Count the lines in the records that contain the string "sQuery", matching case exactly, and reply with the number alone.

### Records shown

-----

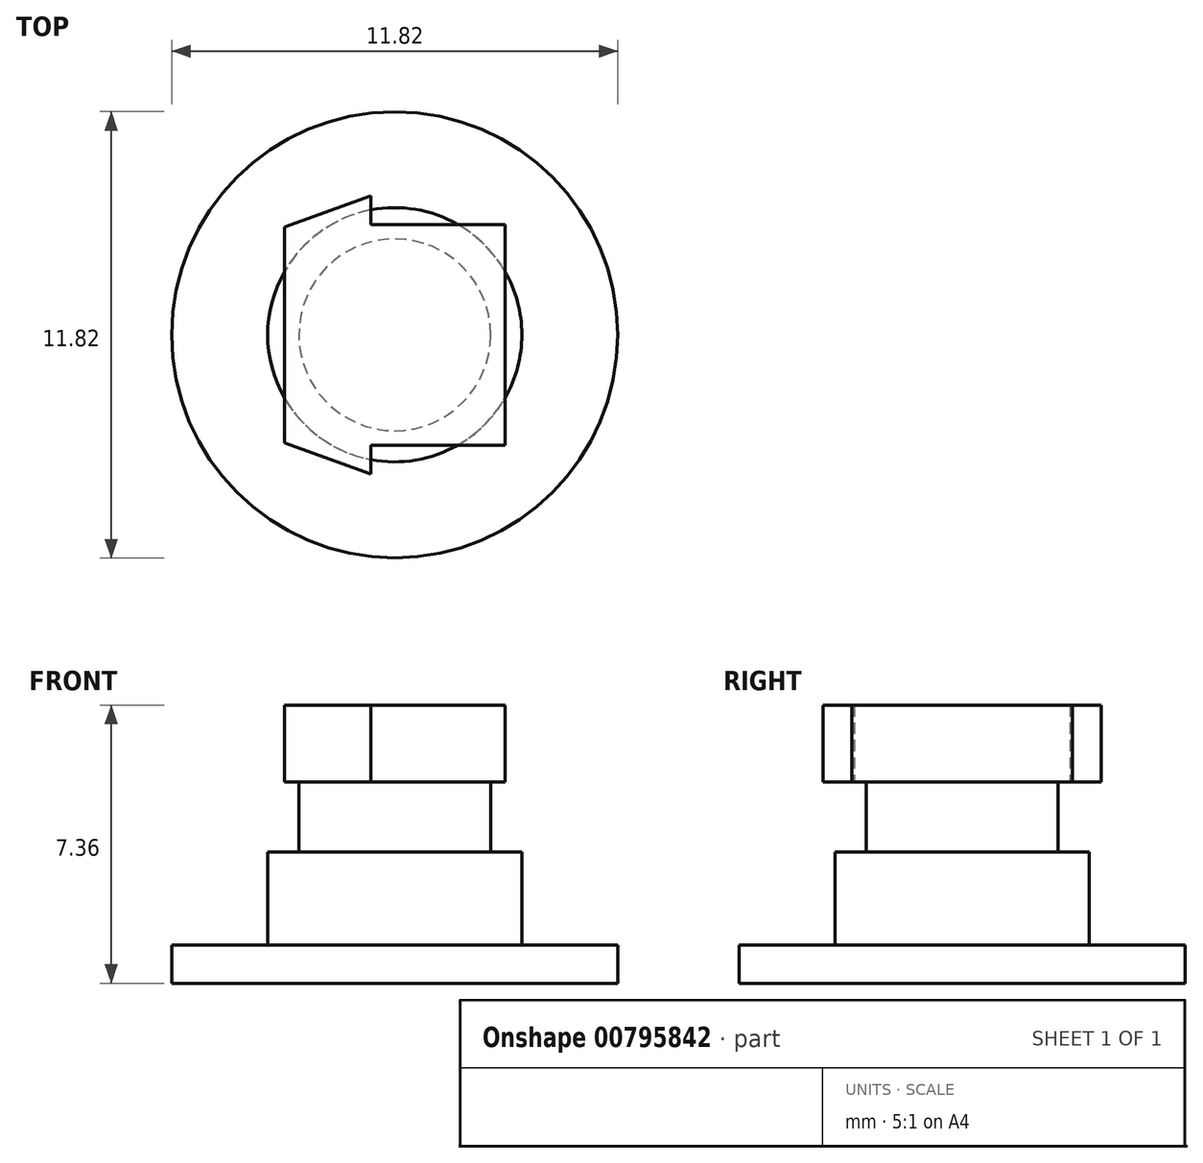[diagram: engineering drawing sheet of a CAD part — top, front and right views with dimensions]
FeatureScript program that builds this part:
annotation { "Feature Type Name" : "Feature", "Feature Type Description" : "" }
export const myFeature = defineFeature(function(context is Context, id is Id, definition is map)
    precondition{}
    {
        {
            var Q0;
            Q0=qCreatedBy(makeId("Front.planeOp"),FACE);
            var sketch = newSketch(context, id + "F0", { "sketchPlane" : qUnion([Q0])});
            skLineSegment(sketch, "E0", {"start": v(0, 0) * mm, "end": v(0, -5.33) * mm});
            skLineSegment(sketch, "E1", {"start": v(0, 0) * mm, "end": v(2.54, 0) * mm});
            skLineSegment(sketch, "E2", {"start": v(2.54, 0) * mm, "end": v(2.54, -1.85) * mm});
            skLineSegment(sketch, "E3", {"start": v(2.54, -1.85) * mm, "end": v(3.37, -1.85) * mm});
            skLineSegment(sketch, "E4", {"start": v(3.37, -1.85) * mm, "end": v(3.37, -4.32) * mm});
            skLineSegment(sketch, "E5", {"start": v(3.37, -4.32) * mm, "end": v(5.9, -4.32) * mm});
            skLineSegment(sketch, "E6", {"start": v(5.9, -4.32) * mm, "end": v(5.9, -5.33) * mm});
            skLineSegment(sketch, "E7", {"start": v(5.9, -5.33) * mm, "end": v(0, -5.33) * mm});
            skLineSegment(sketch, "E8", {"start": v(-33.51, 2.03) * mm, "end": v(30.63, 2.03) * mm, "construction": true});
            skSolve(sketch);
        }
        {
            var Q0;
            Q0=qCreatedBy(makeId("Front.planeOp"),FACE);
            var sketch = newSketch(context, id + "F1", { "sketchPlane" : qUnion([Q0])});
            skLineSegment(sketch, "E9", {"start": v(0, 28.95) * mm, "end": v(0, -18.87) * mm});
            skSolve(sketch);
        }
        {
            var Q0;
            Q0=makeQuery(id+"F0.imprint","IMPRINT",FACE,{"disambiguationData":[TD([[makeQuery(id+"F0.imprint","IMPRINT",EDGE,{"derivedFrom":sQuery(id+"F0.wireOp",EDGE,"E0")}),1.0]])]});
            var Q1;
            Q1=sQuery(id+"F1.wireOp",EDGE,"E9");
            revolve(context, id + "F2", {"surfaceOperationType" : NewSurfaceOperationType.NEW, "entities" : qUnion([Q0]), "axis" : qUnion([Q1]), "revolveType" : RevolveType.FULL});
        }
        {
            var Q0;
            Q0=qCreatedBy(makeId("Top.planeOp"),FACE);
            var sketch = newSketch(context, id + "F3", { "sketchPlane" : qUnion([Q0])});
            skLineSegment(sketch, "E10", {"start": v(-0.63, 2.92) * mm, "end": v(2.92, 2.92) * mm});
            skLineSegment(sketch, "E11", {"start": v(2.92, 2.92) * mm, "end": v(2.92, -2.92) * mm});
            skLineSegment(sketch, "E12", {"start": v(2.92, -2.92) * mm, "end": v(-0.63, -2.92) * mm});
            skLineSegment(sketch, "E13", {"start": v(-0.63, -2.92) * mm, "end": v(-0.63, -3.68) * mm});
            skLineSegment(sketch, "E14", {"start": v(-0.64, -3.68) * mm, "end": v(-2.92, -2.86) * mm});
            skLineSegment(sketch, "E15", {"start": v(-2.92, -2.86) * mm, "end": v(-2.92, 2.86) * mm});
            skLineSegment(sketch, "E16", {"start": v(-2.92, 2.86) * mm, "end": v(-0.64, 3.68) * mm});
            skLineSegment(sketch, "E17", {"start": v(-0.64, 3.68) * mm, "end": v(-0.64, 2.92) * mm});
            skSolve(sketch);
        }
        {
            var Q0;
            Q0=makeQuery(id+"F3.imprint","IMPRINT",FACE,{"disambiguationData":[TD([[makeQuery(id+"F3.imprint","IMPRINT",EDGE,{"derivedFrom":sQuery(id+"F3.wireOp",EDGE,"E10")}),-1.0]])]});
            extrude(context, id + "F4", {"entities" : qUnion([Q0]), "operationType" : NewBodyOperationType.ADD, "depth" : 2.03 * mm, "offsetDistance" : 25.4 * mm});
        }
    });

-----

### Task answer
3